Suatu ketika Bang Ali bertemu Permadi dan seperti biasa, dengan meledak-ledak, ia bertanya pada Permadi. Apa jawab Permadi? “Suatu ramalan membutuhkan persyaratan dan kondisi tertentu untuk terjadi. Dan peluang untuk terjadi itu, 90% hampir pasti terjadi, karenanya you boleh percaya itu, 9% milik si peramal, dan 1% milik Tuhan,” kata Permadi.

“Lho, kenapa Tuhan cuma 1%?” tanya Bang Ali yang terkejut.

“Tuhan memang hanya dikasih 1%, tapi tanpa izin-Nya, semua tidak akan terjadi,” jawab Permadi tegas.
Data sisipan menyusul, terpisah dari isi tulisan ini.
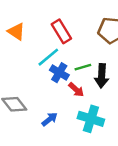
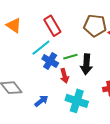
red arrow: (76, 90) -> (64, 76), turned 32

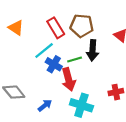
brown pentagon: (95, 25) -> (82, 26), moved
black arrow: (86, 64) -> (93, 50), moved
red arrow: (64, 76) -> (69, 79), size x1.5

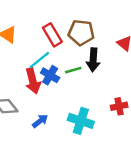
red arrow: (69, 79) -> (33, 81), moved

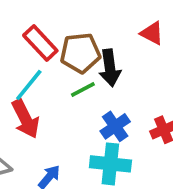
brown pentagon: (81, 33) -> (80, 53), moved
blue cross: (50, 75) -> (115, 126), moved, turned 36

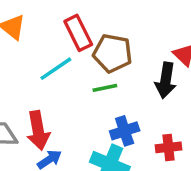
black arrow: (110, 68) -> (166, 80), moved
red arrow: (25, 119) -> (38, 131), moved

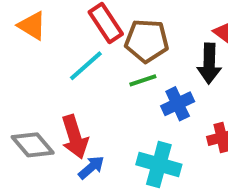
blue cross: (125, 131) -> (178, 104), moved

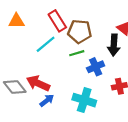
orange triangle: (32, 26) -> (17, 21), turned -35
red arrow: (75, 137) -> (38, 83), turned 130

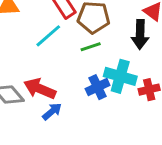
blue cross: (96, 67) -> (98, 87), moved
cyan cross: (84, 100) -> (120, 76), moved

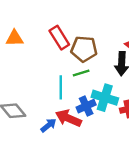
cyan line: (48, 36) -> (61, 87), moved, turned -50
red arrow: (40, 89) -> (68, 118), moved

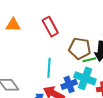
brown pentagon: (84, 49) -> (80, 48), moved
green line: (81, 73) -> (89, 60), moved

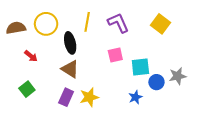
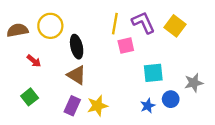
yellow line: (87, 22) -> (115, 24), moved
purple L-shape: (118, 23) -> (143, 23), moved
pink square: (115, 55) -> (126, 46), moved
blue circle: (156, 82) -> (171, 99), moved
“Lalu kenapa untuk si peramal harus 9% itu?” Bang Ali mengejar lagi.

“Ya, karena si peramal perlu memikirkan jalan keluar kalau ramalannya tidak tepat,” jawab Permadi cengengesan.

“Hahaha…,” tawa Bang Ali pun meledak. “ You cuma cari-cari alasan saja namanya.”

Tetapi mereka berdua pun tertawa bersama-sama. Ini bukan karena Bang Ali yang orang Sunda itu tidak pernah bisa benar-benar marah, tetapi karena peramal pun masih manusia yang bisa salah. *** (4 – 31 Januari 2008, Urip Herdiman K.)